The logs also show that agents rarely use static analysis tools. Most agents rely on pattern matching and LLM-guided code search. This limits their ability to find all instances of a vulnerability class.

Cost and Latency Trade-offs

Model	Cost per Run	Median Latency	Cost per Success
gpt-5.5	$2.40	180s	$4.80
gpt-5.4-mini	$0.60	120s	$1.33
gpt-5.4-nano	$0.20	90s	$0.50
laguna-m.1	$0.80	150s	$1.78
laguna-xs.2	$0.30	100s	$0.75

The cost-per-success metric accounts for failed runs. Cheaper models fail more often but cost less per attempt. For bulk remediation workflows, smaller models provide better ROI.

Latency scales with model size. Larger models spend more time on reasoning traces and tool planning. Smaller models make faster tool calls but retry more often.

When to Use This Benchmark

CVE-Bench is useful for:

Evaluating agent reliability on security tasks: Measures whether agents can fix real vulnerabilities, not just synthetic bugs.
Testing prompt strategies: Compares full advisory, locate, and diagnose prompts on the same CVE set.
Validating sandboxing approaches: Provides a reference implementation for hidden test architectures.
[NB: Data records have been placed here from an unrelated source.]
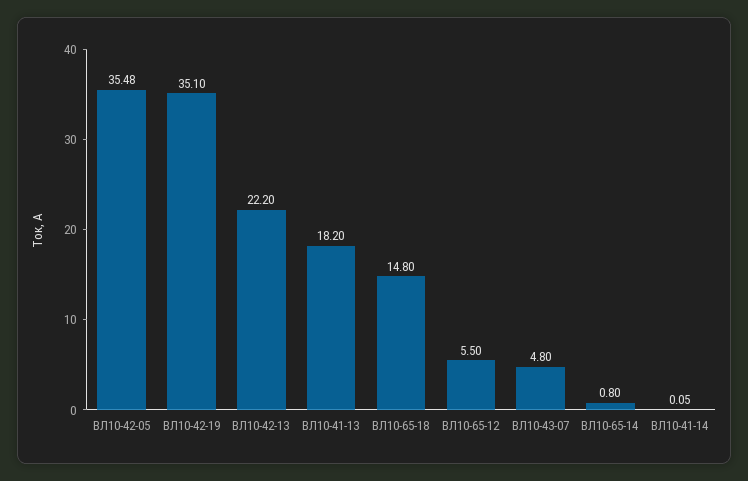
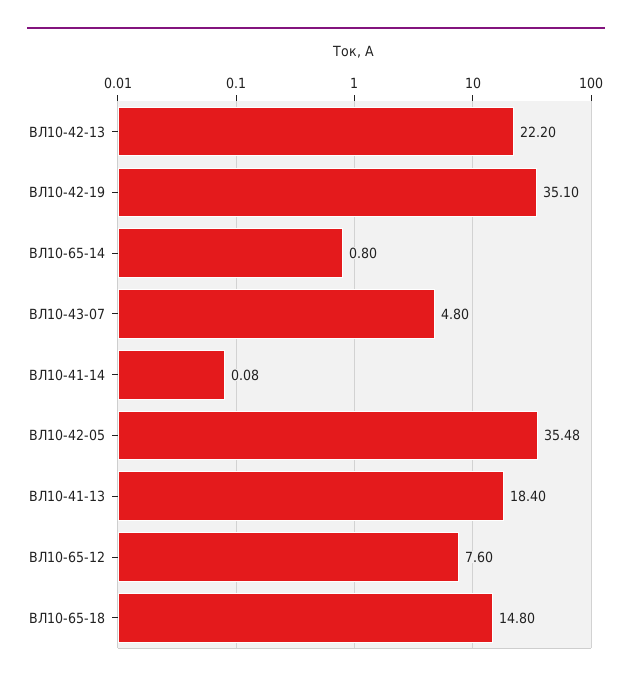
ВЛ10-41-13: 18.2 -> 18.4
ВЛ10-65-12: 5.5 -> 7.6
ВЛ10-41-14: 0.05 -> 0.08

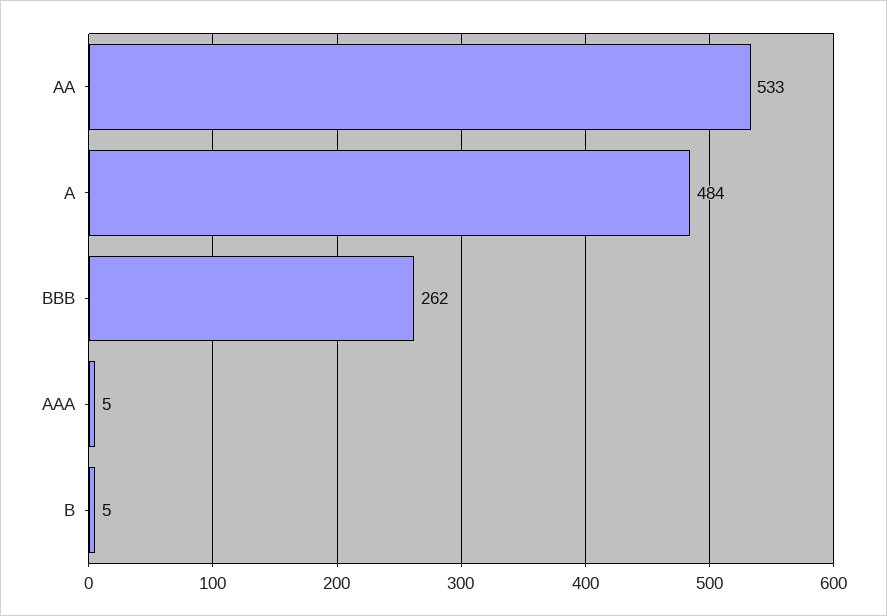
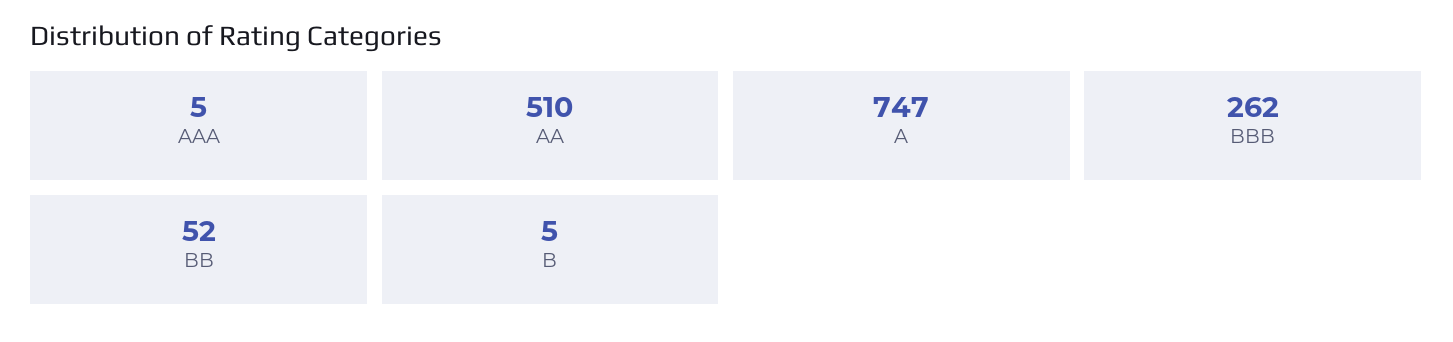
AA: 533 -> 510
A: 484 -> 747
BB: none -> 52

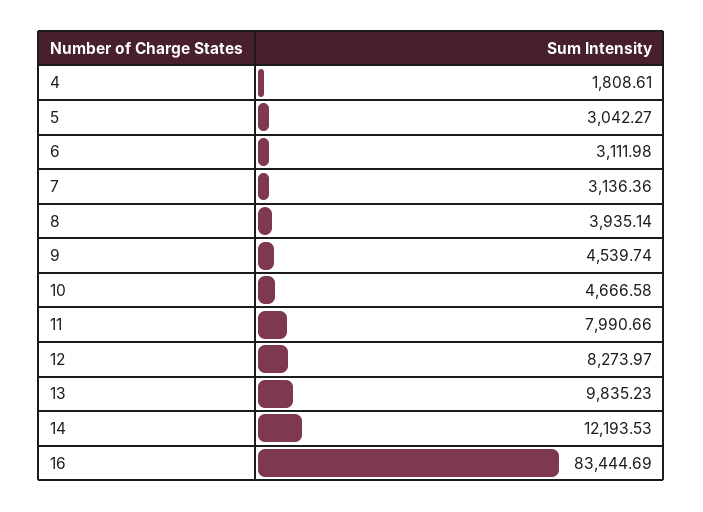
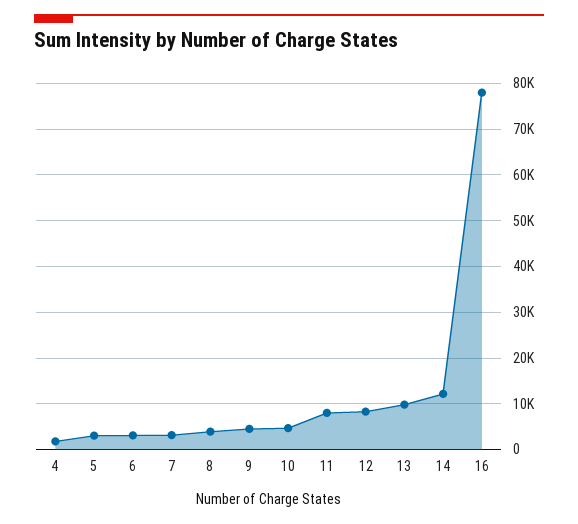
16: 83444.69 -> 78000

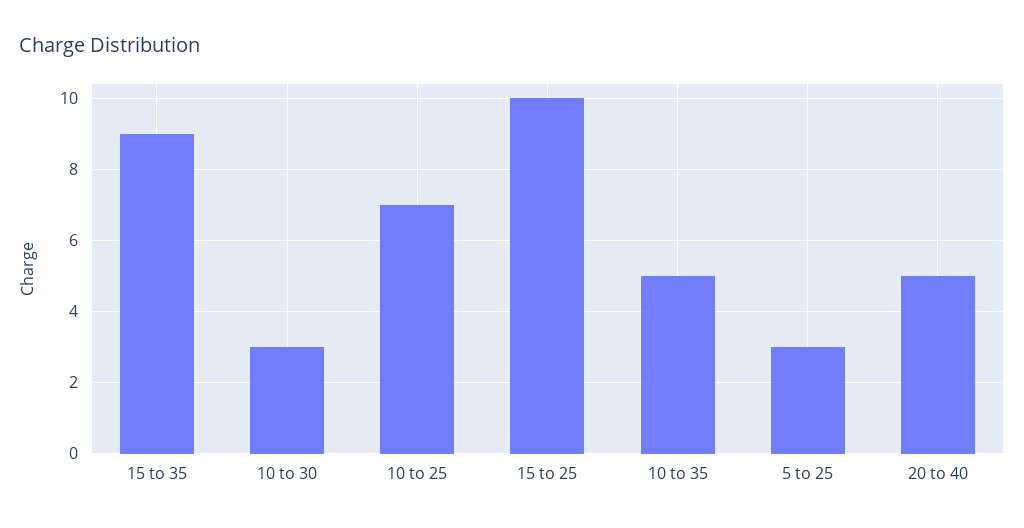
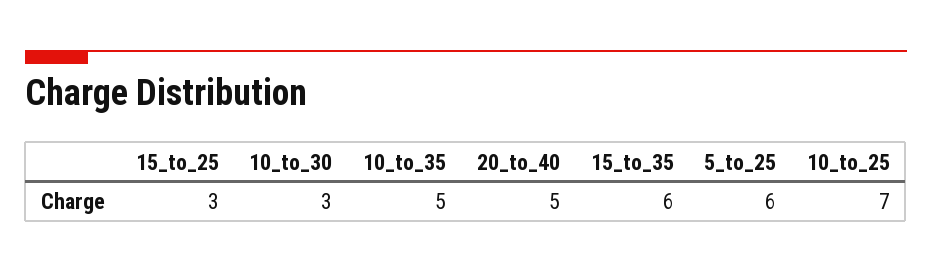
15 to 35: 9 -> 6
15 to 25: 10 -> 3
5 to 25: 3 -> 6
CVE-Bench is not useful for:

Comparing agent performance on general coding tasks: The benchmark only covers security vulnerabilities in Python projects.
Measuring agent performance on non-Python languages: All CVEs are from Python codebases.
Evaluating agent performance on novel vulnerability classes: The benchmark uses known CVEs with published fixes.

Technical Verdict

Use CVE-Bench when you need to measure agent reliability on real security remediation tasks. The hidden test architecture prevents overfitting to exploit patterns. The three prompt strategies expose how much context agents need to produce working fixes.

Avoid CVE-Bench if you need to evaluate agents on general coding tasks or non-Python languages. The benchmark is narrow by design. It measures one specific capability: fixing known security vulnerabilities in Python projects.
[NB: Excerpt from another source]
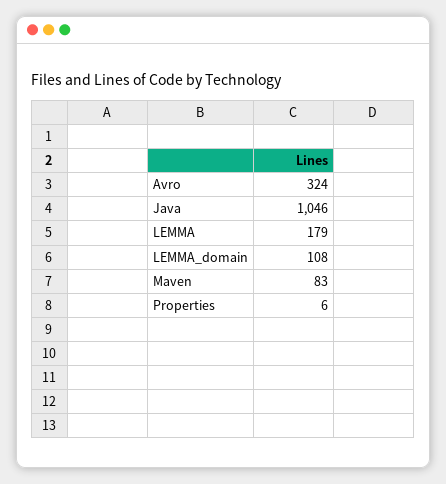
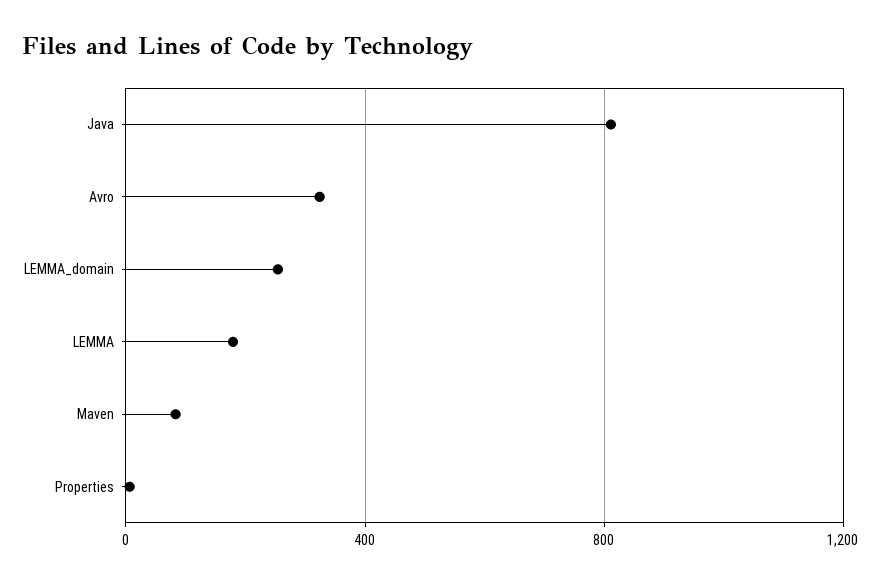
Java: 1046 -> 800
LEMMA_domain: 108 -> 250

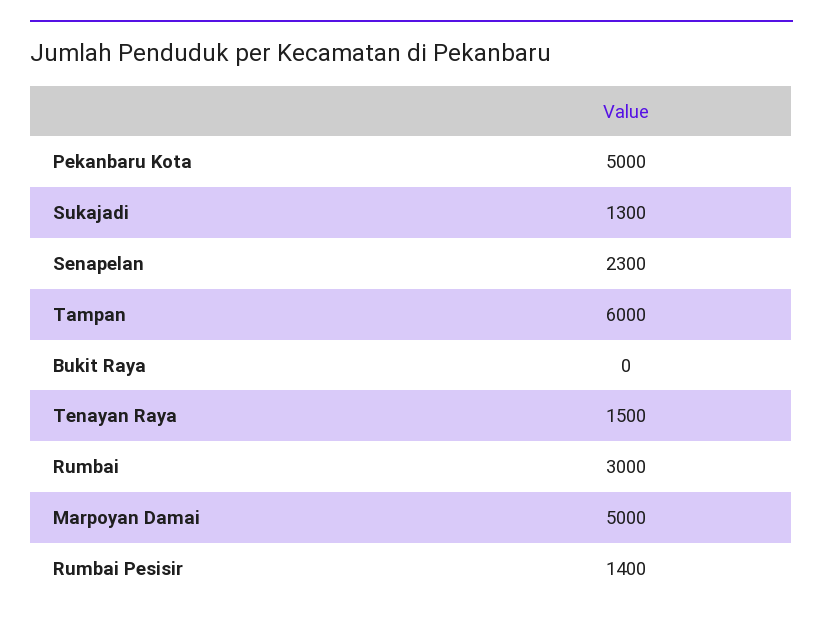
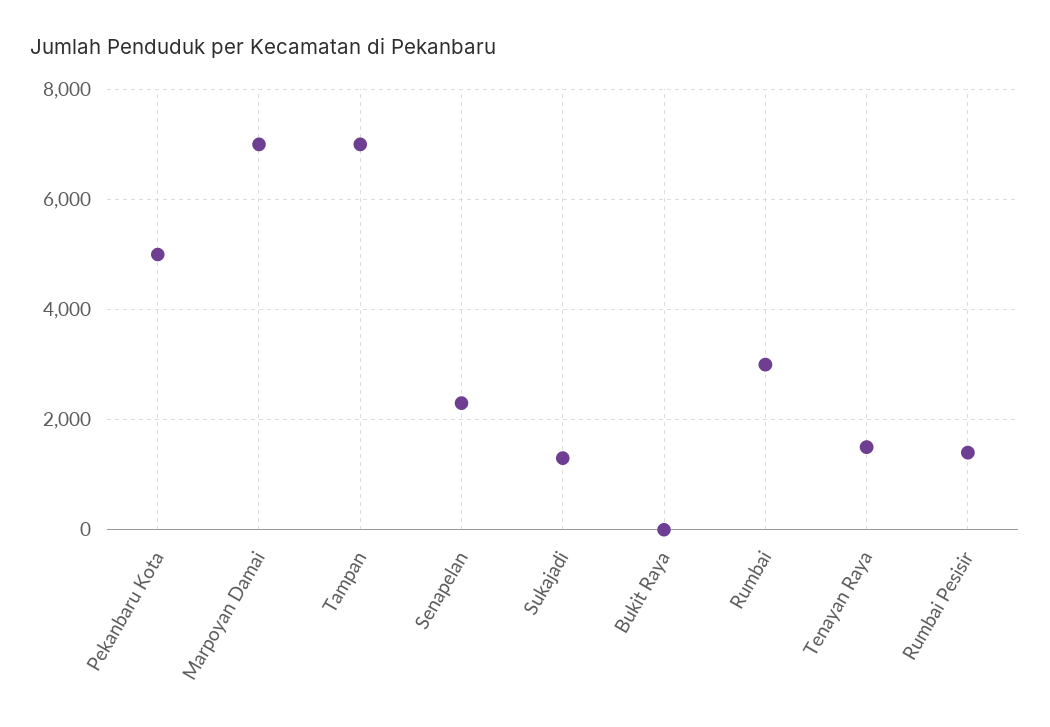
Tampan: 6000 -> 7000
Marpoyan Damai: 5000 -> 7000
The results suggest that agents are not yet reliable enough for autonomous security remediation. The 50% solve rate means half of all fixes fail. The false positive failure mode means some fixes create false confidence. Human review remains essential.

For production workflows, use agents as assistants, not replacements. Let the agent generate a candidate patch. Have a human reviewer validate the fix against the vulnerability class, not just the regression tests. Run the hidden security tests before merging.

The cost analysis suggests using smaller models for initial patch generation and larger models for validation. This two-stage approach balances cost and reliability.